El peor año en bajas civiles
No se vislumbran salidas, pero muchos ucranianos están hartos de leer en los medios extranjeros que en su país hay una guerra ‘congelada’: “No es así, van ya 10.303 muertos y 24.778 heridos según datos de la OSCE de 2017, un año que ha sido peor en cuanto a muertes de civiles que 2016”, recuerda Katerina Zarembo, profesora de Ciencia Política de la Universidad de Kiev. Sus compatriotas desayunan casi cada día con noticias de nuevas bajas del frente. “11 soldados ucranianos han muerto y 50 han resultado heridos desde el 23 de diciembre de 2017, cuando iba a empezar el alto el fuego de Navidad”, dice el viceministro Kyslytsya.
Las autoridades ucranianas y los separatistas prorrusos iniciaron en diciembre el mayor intercambio de prisioneros de guerra desde que hace cuatro años estalló el conflicto. Ese mismo mes el departamento de EEUU aprobó que se otorguen licencias a empresas estadounidenses para vender armas letales a Ucrania. Moscú -que no reconoce su injerencia en Donbás pero que sigue poniendo y quitando líderes separatistas en las zonas rebeldes- ha expresado su preocupación porque la medida puede reavivar el conflicto. “La Historia demuestra que Moscú sólo entiende el uso de la fuerza”, responde el viceministro Kyslytsya, que cree que “la ayuda occidental envía además un mensaje al Kremlin de que cualquier intento de agresión hacia Ucrania tendrá un alto coste para Rusia”.

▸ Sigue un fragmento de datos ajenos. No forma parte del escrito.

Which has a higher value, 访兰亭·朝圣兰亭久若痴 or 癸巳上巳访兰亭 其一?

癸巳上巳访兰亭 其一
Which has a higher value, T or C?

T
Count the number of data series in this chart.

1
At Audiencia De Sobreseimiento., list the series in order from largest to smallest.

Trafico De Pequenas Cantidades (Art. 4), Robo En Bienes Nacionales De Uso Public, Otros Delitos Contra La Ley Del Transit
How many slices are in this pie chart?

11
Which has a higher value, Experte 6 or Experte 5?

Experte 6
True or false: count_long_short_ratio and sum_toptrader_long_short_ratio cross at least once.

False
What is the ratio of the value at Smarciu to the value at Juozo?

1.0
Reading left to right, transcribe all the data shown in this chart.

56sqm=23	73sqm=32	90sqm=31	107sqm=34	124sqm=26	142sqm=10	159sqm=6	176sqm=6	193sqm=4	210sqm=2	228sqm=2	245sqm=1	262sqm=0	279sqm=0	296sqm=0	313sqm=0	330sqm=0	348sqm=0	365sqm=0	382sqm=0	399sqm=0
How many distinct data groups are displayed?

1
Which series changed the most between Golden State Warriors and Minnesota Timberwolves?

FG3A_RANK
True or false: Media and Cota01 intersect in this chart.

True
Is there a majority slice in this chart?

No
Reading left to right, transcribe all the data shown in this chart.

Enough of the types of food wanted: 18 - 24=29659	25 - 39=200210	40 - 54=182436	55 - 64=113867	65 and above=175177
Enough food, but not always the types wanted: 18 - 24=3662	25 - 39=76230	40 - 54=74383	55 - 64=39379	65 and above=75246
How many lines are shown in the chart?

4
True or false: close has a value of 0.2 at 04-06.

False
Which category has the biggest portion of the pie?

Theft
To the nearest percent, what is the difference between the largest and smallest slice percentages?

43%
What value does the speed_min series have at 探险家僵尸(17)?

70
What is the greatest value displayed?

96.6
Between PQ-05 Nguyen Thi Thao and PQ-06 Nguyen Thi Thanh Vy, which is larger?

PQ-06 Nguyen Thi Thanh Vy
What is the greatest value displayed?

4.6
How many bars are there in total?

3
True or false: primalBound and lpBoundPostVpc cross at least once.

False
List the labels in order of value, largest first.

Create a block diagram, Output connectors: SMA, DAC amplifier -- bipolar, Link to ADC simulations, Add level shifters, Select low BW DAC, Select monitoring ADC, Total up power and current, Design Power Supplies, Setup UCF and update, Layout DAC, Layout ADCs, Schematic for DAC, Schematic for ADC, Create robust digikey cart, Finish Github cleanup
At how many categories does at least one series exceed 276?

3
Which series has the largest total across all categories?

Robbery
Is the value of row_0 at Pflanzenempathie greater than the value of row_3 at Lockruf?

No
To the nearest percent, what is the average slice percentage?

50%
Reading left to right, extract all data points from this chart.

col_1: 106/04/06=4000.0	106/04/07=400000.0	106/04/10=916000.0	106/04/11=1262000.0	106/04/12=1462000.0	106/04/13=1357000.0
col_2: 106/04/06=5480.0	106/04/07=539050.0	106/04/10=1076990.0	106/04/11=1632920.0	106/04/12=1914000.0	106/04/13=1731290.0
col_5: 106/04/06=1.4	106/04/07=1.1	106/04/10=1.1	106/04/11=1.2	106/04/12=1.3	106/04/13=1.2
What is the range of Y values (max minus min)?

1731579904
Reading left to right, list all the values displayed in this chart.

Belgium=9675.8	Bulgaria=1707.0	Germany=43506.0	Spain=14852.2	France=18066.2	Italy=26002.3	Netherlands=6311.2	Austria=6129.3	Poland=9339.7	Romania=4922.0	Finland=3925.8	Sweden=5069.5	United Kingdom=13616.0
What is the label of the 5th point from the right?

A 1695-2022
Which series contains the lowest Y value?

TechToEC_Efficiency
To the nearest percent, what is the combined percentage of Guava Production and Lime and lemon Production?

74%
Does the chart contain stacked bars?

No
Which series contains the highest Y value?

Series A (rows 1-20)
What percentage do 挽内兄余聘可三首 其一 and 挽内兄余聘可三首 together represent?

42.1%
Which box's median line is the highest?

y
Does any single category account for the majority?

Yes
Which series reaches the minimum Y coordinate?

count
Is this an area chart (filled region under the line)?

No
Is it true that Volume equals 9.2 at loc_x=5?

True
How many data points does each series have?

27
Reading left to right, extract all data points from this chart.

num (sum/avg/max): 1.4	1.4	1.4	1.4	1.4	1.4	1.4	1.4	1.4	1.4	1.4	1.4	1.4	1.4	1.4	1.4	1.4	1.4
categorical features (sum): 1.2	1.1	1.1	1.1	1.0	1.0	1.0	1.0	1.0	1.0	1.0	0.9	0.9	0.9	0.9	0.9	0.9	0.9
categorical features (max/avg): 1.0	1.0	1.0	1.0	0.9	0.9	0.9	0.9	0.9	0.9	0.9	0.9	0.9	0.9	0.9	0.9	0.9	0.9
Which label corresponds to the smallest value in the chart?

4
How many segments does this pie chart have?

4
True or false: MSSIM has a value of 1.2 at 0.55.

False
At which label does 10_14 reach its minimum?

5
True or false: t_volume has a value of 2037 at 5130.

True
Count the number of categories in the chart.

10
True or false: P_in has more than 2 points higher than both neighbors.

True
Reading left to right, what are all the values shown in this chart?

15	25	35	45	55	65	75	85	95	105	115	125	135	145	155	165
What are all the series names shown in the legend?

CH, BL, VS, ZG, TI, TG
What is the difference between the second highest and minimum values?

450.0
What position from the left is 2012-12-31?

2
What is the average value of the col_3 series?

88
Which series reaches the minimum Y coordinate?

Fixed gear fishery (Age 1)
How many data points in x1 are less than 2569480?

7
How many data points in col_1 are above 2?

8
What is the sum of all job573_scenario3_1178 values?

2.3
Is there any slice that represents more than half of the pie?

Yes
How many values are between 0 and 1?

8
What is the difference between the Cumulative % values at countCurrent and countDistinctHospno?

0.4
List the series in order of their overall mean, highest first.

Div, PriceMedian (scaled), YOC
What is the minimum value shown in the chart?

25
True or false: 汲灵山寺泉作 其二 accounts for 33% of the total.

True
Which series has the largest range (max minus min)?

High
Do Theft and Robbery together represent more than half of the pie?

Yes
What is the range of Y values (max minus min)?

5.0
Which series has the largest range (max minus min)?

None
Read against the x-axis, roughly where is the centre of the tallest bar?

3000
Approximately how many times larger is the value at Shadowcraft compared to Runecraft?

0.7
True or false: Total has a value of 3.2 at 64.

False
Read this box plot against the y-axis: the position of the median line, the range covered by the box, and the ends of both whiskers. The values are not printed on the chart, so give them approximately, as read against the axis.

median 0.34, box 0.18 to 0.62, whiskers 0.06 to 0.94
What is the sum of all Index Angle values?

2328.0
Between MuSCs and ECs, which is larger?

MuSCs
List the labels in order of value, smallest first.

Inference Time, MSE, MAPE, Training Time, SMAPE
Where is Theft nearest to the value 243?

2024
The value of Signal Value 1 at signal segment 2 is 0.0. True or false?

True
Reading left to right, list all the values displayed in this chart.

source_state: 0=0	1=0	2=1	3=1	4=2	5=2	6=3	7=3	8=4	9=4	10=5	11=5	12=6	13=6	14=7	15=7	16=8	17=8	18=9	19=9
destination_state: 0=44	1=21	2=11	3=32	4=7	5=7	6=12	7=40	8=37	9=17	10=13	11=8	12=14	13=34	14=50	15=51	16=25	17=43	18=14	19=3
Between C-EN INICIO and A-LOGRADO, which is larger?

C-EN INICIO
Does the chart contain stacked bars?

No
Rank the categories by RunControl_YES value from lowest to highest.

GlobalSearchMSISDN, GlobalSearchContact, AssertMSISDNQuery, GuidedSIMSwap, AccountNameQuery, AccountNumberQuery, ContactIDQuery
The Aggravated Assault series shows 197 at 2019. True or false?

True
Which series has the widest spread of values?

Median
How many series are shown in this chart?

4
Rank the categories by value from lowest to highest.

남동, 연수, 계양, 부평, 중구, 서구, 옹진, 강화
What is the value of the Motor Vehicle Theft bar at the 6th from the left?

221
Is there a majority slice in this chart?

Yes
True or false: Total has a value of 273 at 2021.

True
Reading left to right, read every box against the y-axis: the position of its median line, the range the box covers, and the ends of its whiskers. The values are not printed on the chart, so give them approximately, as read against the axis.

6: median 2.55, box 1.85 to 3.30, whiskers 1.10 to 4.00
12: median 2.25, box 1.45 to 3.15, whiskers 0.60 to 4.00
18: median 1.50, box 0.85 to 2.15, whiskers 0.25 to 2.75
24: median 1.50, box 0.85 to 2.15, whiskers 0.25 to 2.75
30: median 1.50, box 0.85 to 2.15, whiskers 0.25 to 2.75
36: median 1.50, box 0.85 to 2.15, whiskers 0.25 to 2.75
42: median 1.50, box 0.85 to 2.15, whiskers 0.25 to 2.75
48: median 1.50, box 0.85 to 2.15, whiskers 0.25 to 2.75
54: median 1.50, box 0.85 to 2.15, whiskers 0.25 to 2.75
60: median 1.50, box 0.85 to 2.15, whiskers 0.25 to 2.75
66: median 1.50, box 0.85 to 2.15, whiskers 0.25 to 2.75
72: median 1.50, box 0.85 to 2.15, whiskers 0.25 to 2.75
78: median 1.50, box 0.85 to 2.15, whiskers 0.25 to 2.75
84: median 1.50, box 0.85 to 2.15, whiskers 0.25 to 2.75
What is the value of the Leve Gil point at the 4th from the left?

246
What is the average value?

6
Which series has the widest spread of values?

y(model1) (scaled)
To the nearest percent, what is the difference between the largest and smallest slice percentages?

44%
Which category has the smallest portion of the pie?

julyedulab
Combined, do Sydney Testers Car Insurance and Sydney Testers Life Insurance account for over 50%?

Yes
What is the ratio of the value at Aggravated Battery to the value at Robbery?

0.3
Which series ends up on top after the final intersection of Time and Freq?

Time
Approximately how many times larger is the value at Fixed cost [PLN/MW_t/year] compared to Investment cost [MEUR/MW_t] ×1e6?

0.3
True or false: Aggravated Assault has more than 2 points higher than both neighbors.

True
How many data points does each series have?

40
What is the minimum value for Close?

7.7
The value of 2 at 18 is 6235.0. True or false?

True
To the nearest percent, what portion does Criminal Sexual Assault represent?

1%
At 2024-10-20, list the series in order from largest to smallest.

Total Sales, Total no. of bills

Cerca del frente, la vida sigue entre una mezcla de “depresión” y “tranquilidad”. “Todos parecen haber olvidado que a 70 kilómetros hay otra vida”, explica desde Kramatorsk Olga, que prefiere no revelar su identidad: “Siguen los cortes de agua y de luz, los ‘checkpoints’”. Incluso la ‘normalidad’ sigue siendo muy extraña en esta franja de Donbas, donde esperan que el nuevo régimen excepcional no suponga una traba a su participación en unas futuras elecciones, en las que Poroshenko y los que apoyan al Gobierno saben que no recibirán muchos votos de esa ‘zona gris’.